Thursday, September 27, 2018

Down Memory Lane 6

The next morning, after a breakfast of sourdough pancakes, we headed on down the Richardson 115 miles to Valdez, where we got married 51 years before. The rain had stopped, the sky was blue, but clouds still lingered over the high mountains to the east--the Wrangell-St. Elias Range, which boasts 9 of North America's 16 highest peaks.

12,010 ft. Mt. Drum from the Glenn Highway Courtesy
Mt. Drum, the westernmost Wrangell volcano is 12,010 feet high, yet it dominates the local landscape more than the much higher volcanoes. Mt. Wrangell (14,163 feet), Mt. Sanford (16,237), and Mt. Blackburn (16,391) are all visible from the Richardson Highway as we proceed south but are farther away. We stopped to take photos. One shot was not sufficient to take in that entire string of peaks in the Wrangell-St, Elias Range to the east.

The Wrangell-St. Elias National Park and Preserve is by far the largest of our national parks—almost six times the size of Yellowstone. Four major mountain ranges converge here: the volcanic Wrangell Mountains, the Alaska Range, which boasts of Denali, at 20,310 feet, the highest peak in North America, the southern Chugach Range, and the St. Elias—the tallest coastal mountains in the world.

 The St. Elias Range merges with the Wrangells in the heart of the park. Together, they contain 9 of the 16 highest peaks in the United States, 4 of them above 16,000 feet, including Mt. St. Elias, the second highest peak in North America, which soars from the Gulf of Alaska to 18,008 feet. There are more than 150 glaciers in the park. One of them, the Malaspina, is larger than Rhode Island.

At the park's Visitors Center along the Copper River, which forms the western boundary of the park,  we saw displays about the Ahtna (an Athabaskan tribe of Native Americans of Alaska) and their subsistence way of living. Many signs along the road indicated areas of hunting and fishing reserved for the Ahtna. 
Another shot of the Wrangell-St. Elias Range
The drive from Glennallen to Valdez is one of the most scenic highways in Alaska. Here are more of the photos we took. As we climbed into Thompson Pass, Worthington Glacier can be seen just ahead. Today, it is much smaller than it was 51 years ago. Then, we could actually walk from the parking area right onto the ice. Now, it has retreated so far that it requires a difficult hike to reach the lower tip of the glacier.

__Task requirements__:
(a) Rewrite the passage of the travel post from "The next morning, after" up to and including "16 highest peaks.", swapping "sourdough pancakes" for "blueberry waffles".
(b) According to the travel post, how does the size of Wrangell-St. Elias National Park and Preserve compare with Yellowstone?
(c) Write the next part of the travel post, picking up after its final sentence.

__Records shown__:
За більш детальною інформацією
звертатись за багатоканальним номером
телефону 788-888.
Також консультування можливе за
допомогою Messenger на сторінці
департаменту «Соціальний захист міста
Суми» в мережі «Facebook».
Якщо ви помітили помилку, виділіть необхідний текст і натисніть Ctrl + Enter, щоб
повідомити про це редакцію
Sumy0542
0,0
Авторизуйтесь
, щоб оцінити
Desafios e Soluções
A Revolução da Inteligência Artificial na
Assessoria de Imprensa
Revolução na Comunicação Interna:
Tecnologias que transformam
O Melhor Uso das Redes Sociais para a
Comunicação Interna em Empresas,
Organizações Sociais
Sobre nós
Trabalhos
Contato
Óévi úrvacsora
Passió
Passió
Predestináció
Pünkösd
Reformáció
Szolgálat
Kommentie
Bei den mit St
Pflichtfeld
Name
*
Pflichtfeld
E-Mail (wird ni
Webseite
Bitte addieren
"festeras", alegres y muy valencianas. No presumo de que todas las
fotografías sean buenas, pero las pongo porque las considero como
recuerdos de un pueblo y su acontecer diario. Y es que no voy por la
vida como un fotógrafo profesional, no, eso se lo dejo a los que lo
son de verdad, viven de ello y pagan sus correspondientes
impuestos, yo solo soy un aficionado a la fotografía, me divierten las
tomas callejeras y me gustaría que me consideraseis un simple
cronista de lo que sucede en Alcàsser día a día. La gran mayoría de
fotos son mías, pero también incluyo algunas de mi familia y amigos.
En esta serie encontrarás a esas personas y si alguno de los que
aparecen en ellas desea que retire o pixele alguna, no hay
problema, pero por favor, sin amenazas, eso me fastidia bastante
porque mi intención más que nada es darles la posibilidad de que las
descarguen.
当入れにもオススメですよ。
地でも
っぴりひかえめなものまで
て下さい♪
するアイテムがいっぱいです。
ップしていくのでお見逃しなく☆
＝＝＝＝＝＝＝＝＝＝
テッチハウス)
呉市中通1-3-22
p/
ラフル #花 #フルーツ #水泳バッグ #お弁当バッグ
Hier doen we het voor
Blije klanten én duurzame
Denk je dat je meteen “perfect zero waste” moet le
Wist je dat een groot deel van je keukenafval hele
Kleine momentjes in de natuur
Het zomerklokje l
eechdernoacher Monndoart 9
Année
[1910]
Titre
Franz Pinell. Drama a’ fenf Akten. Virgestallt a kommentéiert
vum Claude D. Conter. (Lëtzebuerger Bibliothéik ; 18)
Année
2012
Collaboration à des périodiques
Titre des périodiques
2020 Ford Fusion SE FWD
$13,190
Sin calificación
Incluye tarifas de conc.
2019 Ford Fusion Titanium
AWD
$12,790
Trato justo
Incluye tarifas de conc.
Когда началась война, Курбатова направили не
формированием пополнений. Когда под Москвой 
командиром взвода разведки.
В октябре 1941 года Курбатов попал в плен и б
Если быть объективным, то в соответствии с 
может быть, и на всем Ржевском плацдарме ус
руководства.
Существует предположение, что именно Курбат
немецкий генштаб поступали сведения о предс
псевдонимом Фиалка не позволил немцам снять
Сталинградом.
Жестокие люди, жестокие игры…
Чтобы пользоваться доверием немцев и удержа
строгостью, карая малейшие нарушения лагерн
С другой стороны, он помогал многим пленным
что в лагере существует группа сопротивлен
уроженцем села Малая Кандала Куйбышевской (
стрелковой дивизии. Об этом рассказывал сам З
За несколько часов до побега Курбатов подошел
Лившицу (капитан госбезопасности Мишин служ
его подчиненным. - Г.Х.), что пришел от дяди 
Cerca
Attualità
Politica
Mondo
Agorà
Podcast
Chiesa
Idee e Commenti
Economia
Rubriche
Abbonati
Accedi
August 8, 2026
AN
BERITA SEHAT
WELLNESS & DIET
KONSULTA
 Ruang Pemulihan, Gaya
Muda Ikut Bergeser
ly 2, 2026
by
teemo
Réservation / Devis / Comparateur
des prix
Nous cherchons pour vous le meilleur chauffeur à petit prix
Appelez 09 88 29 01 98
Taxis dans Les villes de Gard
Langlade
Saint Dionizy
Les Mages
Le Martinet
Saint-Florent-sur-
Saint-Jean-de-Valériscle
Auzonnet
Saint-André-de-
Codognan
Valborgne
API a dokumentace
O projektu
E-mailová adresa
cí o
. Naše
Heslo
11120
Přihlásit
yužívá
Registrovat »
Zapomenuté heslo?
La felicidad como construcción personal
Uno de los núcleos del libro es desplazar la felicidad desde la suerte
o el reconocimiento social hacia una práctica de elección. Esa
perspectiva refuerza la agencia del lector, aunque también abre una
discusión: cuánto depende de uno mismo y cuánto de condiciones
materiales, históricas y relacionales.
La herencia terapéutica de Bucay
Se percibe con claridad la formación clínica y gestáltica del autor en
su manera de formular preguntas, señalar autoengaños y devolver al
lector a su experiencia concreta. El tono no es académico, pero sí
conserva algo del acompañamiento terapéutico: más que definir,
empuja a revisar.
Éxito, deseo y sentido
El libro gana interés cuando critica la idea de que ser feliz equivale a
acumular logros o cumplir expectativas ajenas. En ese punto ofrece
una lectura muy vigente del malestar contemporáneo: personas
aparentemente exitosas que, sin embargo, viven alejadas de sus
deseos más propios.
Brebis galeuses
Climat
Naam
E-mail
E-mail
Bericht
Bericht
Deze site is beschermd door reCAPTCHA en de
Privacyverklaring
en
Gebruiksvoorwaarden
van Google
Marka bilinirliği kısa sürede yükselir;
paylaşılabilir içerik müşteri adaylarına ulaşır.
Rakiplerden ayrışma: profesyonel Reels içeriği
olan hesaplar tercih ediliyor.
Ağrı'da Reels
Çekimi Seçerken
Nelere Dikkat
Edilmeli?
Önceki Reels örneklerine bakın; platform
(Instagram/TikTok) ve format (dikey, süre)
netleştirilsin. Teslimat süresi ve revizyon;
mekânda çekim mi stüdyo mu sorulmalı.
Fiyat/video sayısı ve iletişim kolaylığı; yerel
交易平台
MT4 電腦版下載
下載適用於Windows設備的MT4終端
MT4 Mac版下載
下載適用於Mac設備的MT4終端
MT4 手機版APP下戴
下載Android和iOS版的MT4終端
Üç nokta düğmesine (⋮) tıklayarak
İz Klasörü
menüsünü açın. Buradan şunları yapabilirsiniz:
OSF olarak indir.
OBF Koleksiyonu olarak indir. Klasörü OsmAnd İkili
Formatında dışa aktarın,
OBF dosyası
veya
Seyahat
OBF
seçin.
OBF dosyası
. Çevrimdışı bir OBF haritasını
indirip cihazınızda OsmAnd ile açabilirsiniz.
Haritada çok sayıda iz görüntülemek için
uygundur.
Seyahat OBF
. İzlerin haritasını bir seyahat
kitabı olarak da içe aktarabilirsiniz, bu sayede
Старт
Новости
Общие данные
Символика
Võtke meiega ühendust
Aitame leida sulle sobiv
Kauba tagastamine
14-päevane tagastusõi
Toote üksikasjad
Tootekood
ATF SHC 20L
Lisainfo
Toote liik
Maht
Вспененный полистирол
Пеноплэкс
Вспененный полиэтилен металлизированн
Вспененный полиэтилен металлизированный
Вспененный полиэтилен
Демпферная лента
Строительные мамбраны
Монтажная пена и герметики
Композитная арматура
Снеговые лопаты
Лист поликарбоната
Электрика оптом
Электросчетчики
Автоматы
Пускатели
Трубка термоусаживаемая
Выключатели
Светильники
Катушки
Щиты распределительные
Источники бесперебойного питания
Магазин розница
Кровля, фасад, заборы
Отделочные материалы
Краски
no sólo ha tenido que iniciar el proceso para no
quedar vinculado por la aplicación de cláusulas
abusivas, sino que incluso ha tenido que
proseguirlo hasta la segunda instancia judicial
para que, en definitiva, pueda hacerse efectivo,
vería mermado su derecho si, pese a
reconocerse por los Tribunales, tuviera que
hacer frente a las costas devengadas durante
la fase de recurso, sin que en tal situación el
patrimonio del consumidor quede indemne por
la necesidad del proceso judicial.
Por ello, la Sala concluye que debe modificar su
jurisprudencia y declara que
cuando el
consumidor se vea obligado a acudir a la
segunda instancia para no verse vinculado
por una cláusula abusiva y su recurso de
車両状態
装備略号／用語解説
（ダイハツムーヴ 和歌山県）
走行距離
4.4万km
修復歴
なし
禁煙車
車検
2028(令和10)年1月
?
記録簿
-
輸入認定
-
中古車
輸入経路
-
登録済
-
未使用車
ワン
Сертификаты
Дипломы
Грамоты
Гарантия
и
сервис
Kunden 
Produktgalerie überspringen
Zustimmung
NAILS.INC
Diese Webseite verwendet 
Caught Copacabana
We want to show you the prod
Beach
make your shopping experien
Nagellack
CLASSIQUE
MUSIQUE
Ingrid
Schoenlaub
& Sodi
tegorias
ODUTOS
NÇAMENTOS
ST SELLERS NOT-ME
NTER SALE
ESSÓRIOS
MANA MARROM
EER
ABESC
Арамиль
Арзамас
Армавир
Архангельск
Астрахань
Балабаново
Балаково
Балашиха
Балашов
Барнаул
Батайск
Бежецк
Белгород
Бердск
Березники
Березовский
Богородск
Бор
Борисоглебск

__Answer list__:
(a)
The next morning, after a breakfast of blueberry waffles, we headed on down the Richardson 115 miles to Valdez, where we got married 51 years before. The rain had stopped, the sky was blue, but clouds still lingered over the high mountains to the east--the Wrangell-St. Elias Range, which boasts 9 of North America's 16 highest peaks.

(b) It is almost six times the size of Yellowstone.

(c)
Worthington Glacier

Worthington Glacier has two arms.

Thompson Passa 2,805 foot-high gap in the Chugach Mountains northeast of Valdez, is the snowiest place in Alaska with an average annual snowfall that exceeds 700 inches. The 24-hour record is 90 inches! On December 7, 2017, an incredible 10 inches of snow piled up in one hour--around 1.7 inches every 10 minutes. This is an absolutely incredible snowfall rate. The furious storm dropped another 5 inches in 30 minutes, for a remarkable 15 inches in an hour and a half. In the end, 40 inches of heavy wet snow accumulated in 12 hours. Snow patches still remained when we drove through on July 12.

Thompson Pass in December 2017 after record snowfall.

Note poles along the roadway guide snow removal

Razor-sharp peaks surround the pass.

After descending from the pass, we entered Keystone Canyon3-mile-long gorge near Valdez. At an elevation of 307 feet, its walls are almost perpendicular. It connects the upper and lower valleys of Lowe River. The old tunnel we remember from all our previous trips has been blocked off and the roadway rerouted around it. I'll close with these photographs of Bridal Veil Falls and Horsetail Falls. Next week, I'll complete this summer's trip into Valdez and back to Anchorage.

The Lowe River which flows through Keystone Canyon

Entering Keystone Canyon
Horsetail Falls

Bridal Veil Falls

Thursday, September 20, 2018

Down Memory Lane 5

As we said goodbye to our wonderful hosts, the Bakers, in Fairbanks, we headed south in a light rain down the Richardson Highway, which brought back many memories. This was the road we traveled to Valdez to get married 51 years ago. We noted many changes in the route itself. Many of the deep curves had been eliminated. Back then the trip from Fairbanks to Valdez was close to 500 miles; now it is only 362 miles.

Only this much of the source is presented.